The free speech versus national security battle rages on, once again focusing its main artillery on TikTok.
Immediately following the introduction of yet another bill proposing to ban “foreign adversary controlled applications,” including TikTok, the ACLU issued a warning that the bill was an unconstitutional violation of the First Amendment.
“We’re deeply disappointed that our leaders are once again attempting to trade our First Amendment rights for cheap political points during an election year. Just because the bill sponsors claim that banning TikTok isn’t about suppressing speech, there’s no denying that it would do just that. We strongly urge legislators to vote no on this unconstitutional bill,” wrote ACLU senior policy counsel Jenna Leventoff.
The bill is set to be voted on by the House Energy and Commerce Committee this Thursday.
“So long as it is owned by ByteDance and thus required to collaborate with the [Chinese Communist Party], TikTok poses critical threats to our national security,” said Congressman Raja Krishnamoorthi upon the bill’s introduction.
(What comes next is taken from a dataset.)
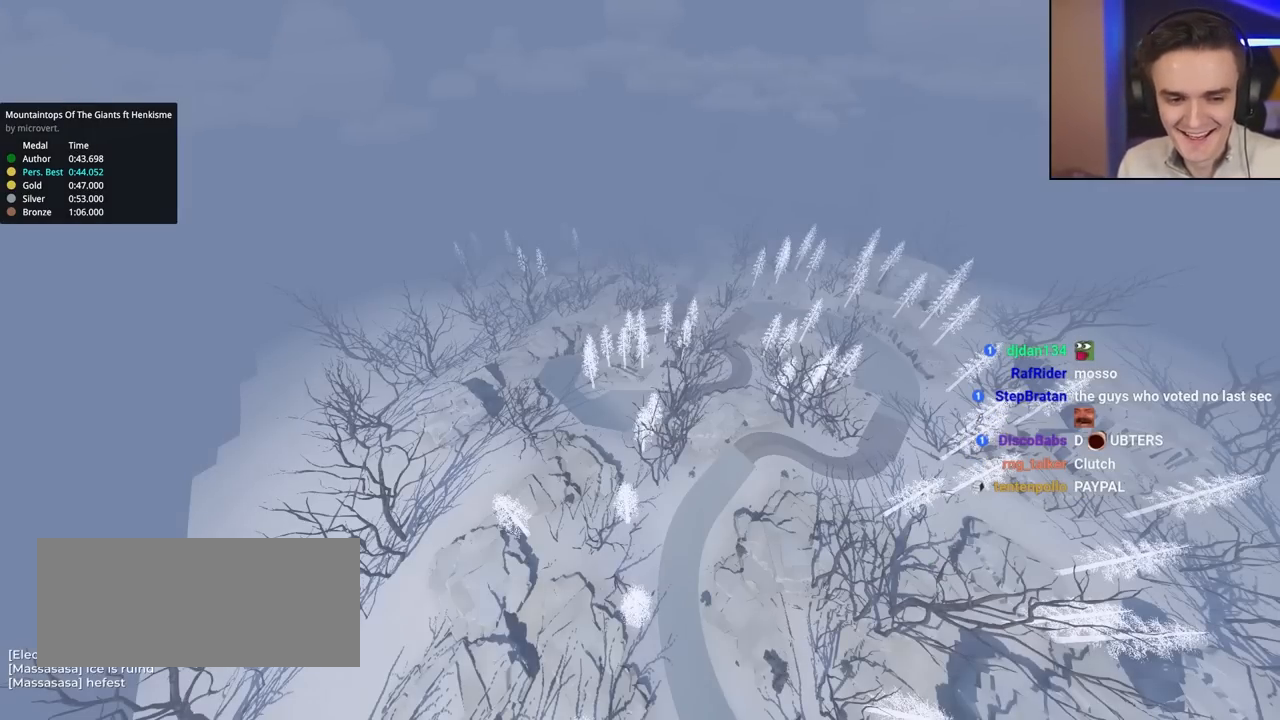
{"keys": ["up"], "events": []}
In December, a U.S. judge blocked a Montana statewide ban on TikTok — introduced and signed into law just seven months earlier. At the time of its passing, the ACLU spoke out against the state’s decision, writing: “Lawmakers at the state and federal level are growing concerned over the prospect of American users’ data becoming accessible to the Chinese government. While data privacy is a concern across all social media apps, the singling out of TikTok out points to an anti-Asian sentiment that is racist. What’s more: The banning of a social media app would be a dangerous act of censorship on the free speech of so many Americans.”
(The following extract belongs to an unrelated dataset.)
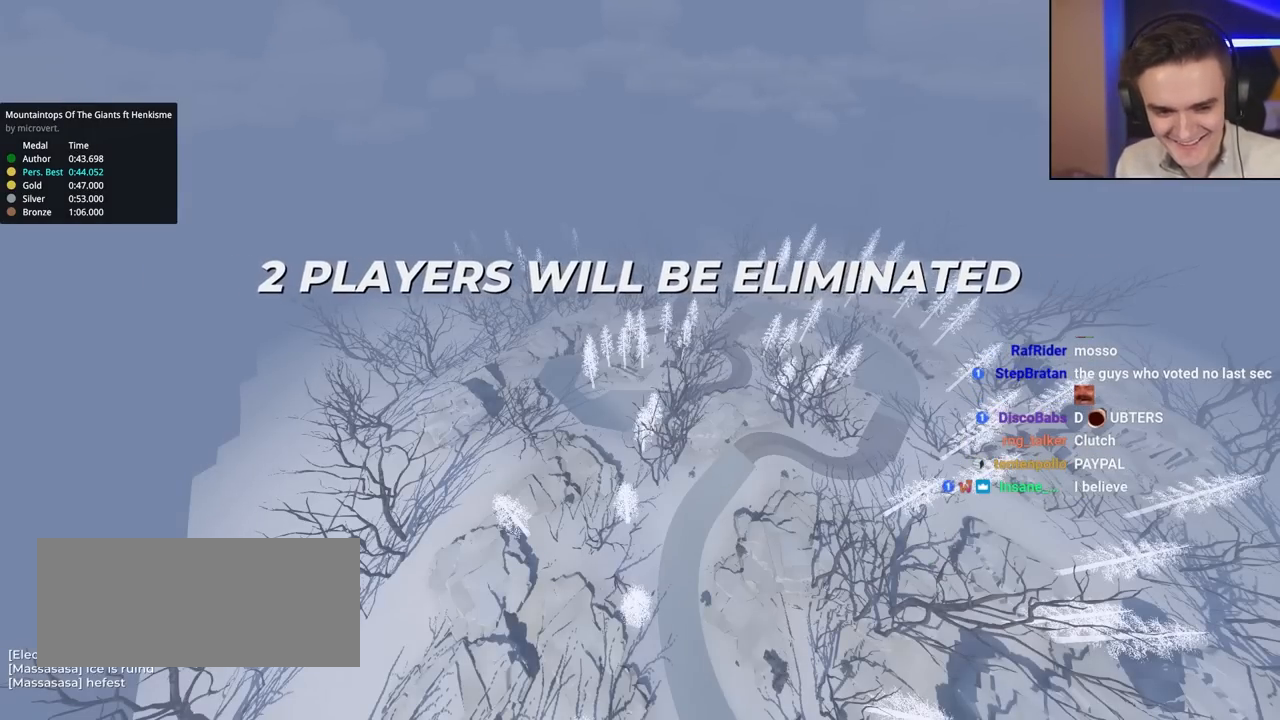
{"keys": ["up"], "events": []}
In addition to the company’s own legal recourse, a group of TikTok creators filed a lawsuit against the state, arguing that the ban not only violated free speech protections but that it also violated the interstate Commerce Clause by blocking the marketplace for their monetized content.
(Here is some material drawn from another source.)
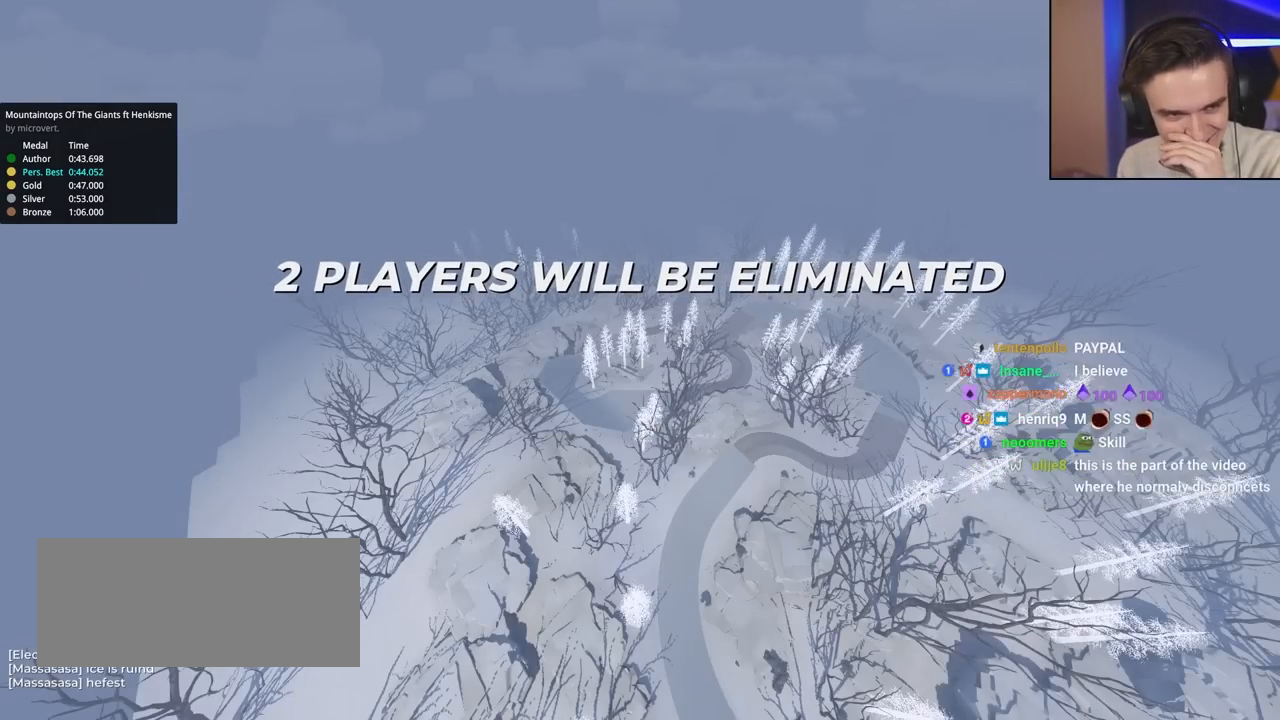
{"keys": ["up"], "events": []}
The ACLU point to a continued anti-Chinese sentiment held by political representatives in their evaluation of TikTok’s ownership and privacy considerations. At a recent hearing on child safety with some of social media’s biggest leaders, TikTok CEO Shou Zi Chew was questioned repeatedly about his ties to China and the Chinese Communist Party. Chew is Singaporean.
A few months earlier, the U.S. leaders, TikTok creators, and social media companies clashed over several bipartisan bills, including the Restricting the Emergence of Security Threats that Risk Information and Communications Technology (RESTRICT) Act and HR 1153, which would grant the president power to take action against tech companies affiliated with China, Cuba, Iran, North Korea, Russia, and Venezuela and ban TikTok or similar softwares that present a “national security risk.”
And in 2020, former president Donald Trump signed an executive order in an attempt to ban Chinese-owned apps TikTok and WeChat.
Other foreign governments, college campuses, companies, and federal and state offices have also made the move to ban the app out of fears of data privacy and national security, but the ACLU and other civil liberties groups have maintained a strong stance against similar legislation. And past failures indicate that its unlikely such a ban would succeed.
“The ACLU has repeatedly explained that banning TikTok would have profound implications for our constitutional right to free speech and free expression because millions of Americans rely on the app every day for information, communication, advocacy, and entertainment,” the organization asserted. “And the courts have agreed.”